That decision was widely and loudly condemned not only by event organizers but also by Western lawmakers and prominent political figures. Speaking instead of at the major protest, at the Free Iran World Summit 2026 at the NCRI headquarters in Paris, former British Prime Minister Boris Johnson accused the French government of having “bowed cravenly” and “capitulated to a regime in Tehran that tortures and kills its opponents on an industrial scale.”

It was by no means the first time that a European government was accused of appeasing that regime, nor the first time one was accused of doing so by weaponizing a legal process against expatriate activists. In fact, for decades, there has been a pervasive tendency toward this sort of appeasement.

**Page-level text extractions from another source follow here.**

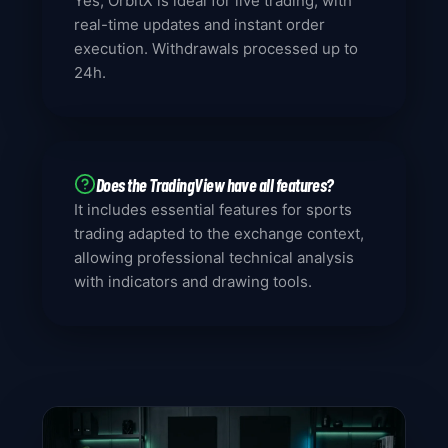
Yes, OrbitX is ideal for live trading, with
real-time updates and instant order
execution. Withdrawals processed up to
24h.
Does the TradingView have all features?
It includes essential features for sports
trading adapted to the exchange context,
allowing professional technical analysis
with indicators and drawing tools.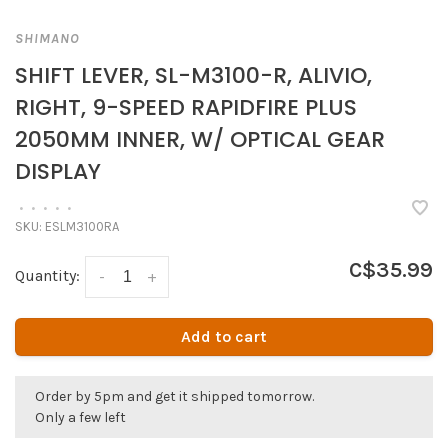
SHIMANO
SHIFT LEVER, SL-M3100-R, ALIVIO,
RIGHT, 9-SPEED RAPIDFIRE PLUS
2050MM INNER, W/ OPTICAL GEAR
DISPLAY
•
•
•
•
•
SKU:
ESLM3100RA
C$35.99
Quantity:
-
+
Add to cart
Order by 5pm and get it shipped tomorrow.
Only a few left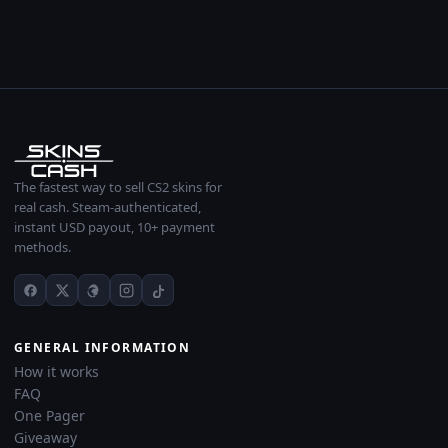
The fastest way to sell CS2 skins for
real cash. Steam-authenticated,
instant USD payout, 10+ payment
methods.
GENERAL INFORMATION
How it works
FAQ
One Pager
Giveaway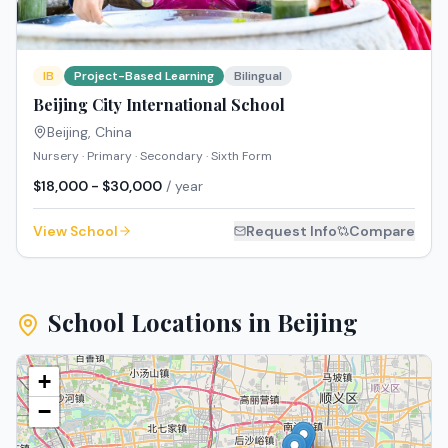
IB
Project-Based Learning
Bilingual
Beijing City International School
Beijing
,
China
Nursery · Primary · Secondary · Sixth Form
$18,000 - $30,000
/ year
View School
Request Info
Compare
School Locations in
Beijing
+
−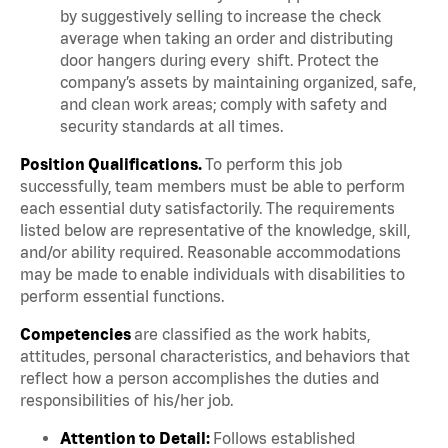
by suggestively selling to increase the check
average when taking an order and distributing
door hangers during every shift. Protect the
company’s assets by maintaining organized, safe,
and clean work areas; comply with safety and
security standards at all times.
Position Qualifications.
To perform this job
successfully, team members must be able to perform
each essential duty satisfactorily. The requirements
listed below are representative of the knowledge, skill,
and/or ability required. Reasonable accommodations
may be made to enable individuals with disabilities to
perform essential functions.
Competencies
are classified as the work habits,
attitudes, personal characteristics, and behaviors that
reflect how a person accomplishes the duties and
responsibilities of his/her job.
Attention to Detail:
Follows established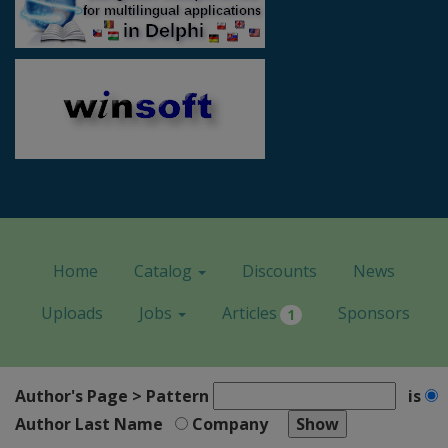
Home
Catalog
Discounts
News
Uploads
Jobs
Articles
Sponsors
1
Author's Page > Pattern
is
Author Last Name
Company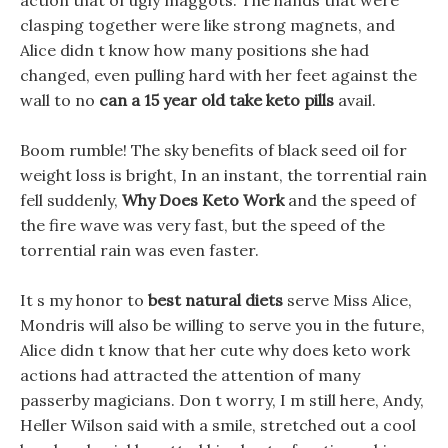
action that of ugly maggots. The hands that were
clasping together were like strong magnets, and
Alice didn t know how many positions she had
changed, even pulling hard with her feet against the
wall to no
can a 15 year old take keto pills
avail.
Boom rumble! The sky benefits of black seed oil for
weight loss is bright, In an instant, the torrential rain
fell suddenly,
Why Does Keto Work
and the speed of
the fire wave was very fast, but the speed of the
torrential rain was even faster.
It s my honor to
best natural diets
serve Miss Alice,
Mondris will also be willing to serve you in the future,
Alice didn t know that her cute why does keto work
actions had attracted the attention of many
passerby magicians. Don t worry, I m still here, Andy,
Heller Wilson said with a smile, stretched out a cool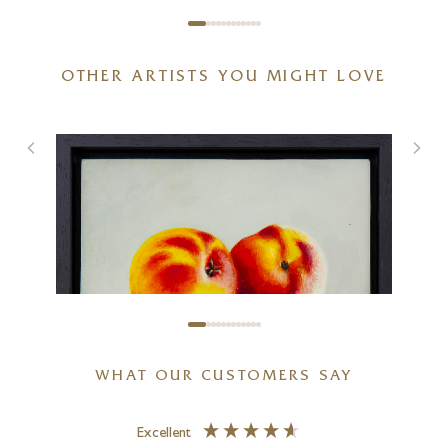
OTHER ARTISTS YOU MIGHT LOVE
Château Margaux
12 x 16 inches
£
995
WHAT OUR CUSTOMERS SAY
Excellent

Ironically, in its efforts to undermine support for NCRI, due to the coalition’s quick and impressive response, the French government actually helped the NCRI to further illustrate the organizational strength that makes it such a salient challenge to the theocratic dictatorship ruling its homeland. Immediately after the ban was announced, the NCRI launched a legal challenge in the French court system, and when that challenge was dismissed, around 50,000 of the rally’s prospective attendees elected to defy the ban, with some gathering at Place Vauban as planned, and others at Trocadéro, Bastille, and Place de la République.

This act of civil disobedience mirrored the spontaneous organizing that has taken place all across the Islamic Republic under the leadership of the NCRI’s main constituent group, the People’s Mojahedin Organization of Iran (PMOI/MEK), resulting in four nationwide uprisings since the end of 2017. In keeping with their counterparts’ defiance of brutal repression in their homeland, participants in the Paris demonstrations universally avoided initiating violence, but stood fast in the face of Parisian authorities’ efforts to force their dispersal.

That display of resilience came from a remarkably wide array of Iranian expatriates and ethnic Iranians, including teenagers and the elderly, professionals and the working class, and adherents to multiple faiths, or none at all. This, too, is consistent with what has been observed inside the Islamic Republic in recent years, where Iranians from all walks of life, across all 31 provinces, have joined in chanting provocative slogans that reveal longstanding associations with the PMOI, such as “death to the dictator, whether Shah or Supreme Leader.”

Supporters of the NCRI will surely look upon Saturday’s events as further confirmation of what they already knew to be true: that countless Iranians, both inside the Islamic Republic and throughout the diaspora are prepared to stand in solidarity with one another and lay down their lives if necessary to achieve the goal of a liberated nation with free and fair elections supporting the rule of law, gender equality, minority rights, and separation of religion from the state. While that day’s injuries and arrests pale in comparison to the mass killings in Iran, which followed the latest nationwide uprising in January of this year, it may prove uniquely significant that Western policymakers have now been afforded a close-up view of Iranian solidarity and organizing.

In this way, the banned demonstration promises to convey much the same message as it would have if French authorities had remained true to their prior commitment to defend an act of free expression that the NCRI had coordinated with them over two months.

 And when Tehran’s malign activities inevitably accelerate in the aftermath of this latest effort to suppress the opposition, the shameful episode will underscore what former European Council President Charles Michel said at the NCRI’s summit: “Appeasement does not work—never... The regime has repeatedly exploited appeasement to buy time, [but this] only prolongs the suffering of the Iranian people." The NCRI’s leader, Maryam Rajavi, went beyond the condemnation of appeasement by urging Western governments to sever their diplomatic relations with the Islamic Republic and recognize the legitimacy of a provisional government that the coalition announced after Supreme Leader Ali Khamenei was killed on the first day of US military operations against Iran in February. “Neither negotiations nor war have provided an answer to the threat posed by religious fascism,” said Rajavi, the author of a ten-point plan for Iran’s free, democratic, and non-nuclear future. According to the NCRI, domestic regime change constitutes a “third option” that will not only liberate the Iranian people from brutal repression but also provide the Western world with security guarantees that they have sacrificed for decades in favor of maintaining the status quo in relations with a regime widely recognized to be the world’s foremost state sponsor of terrorism.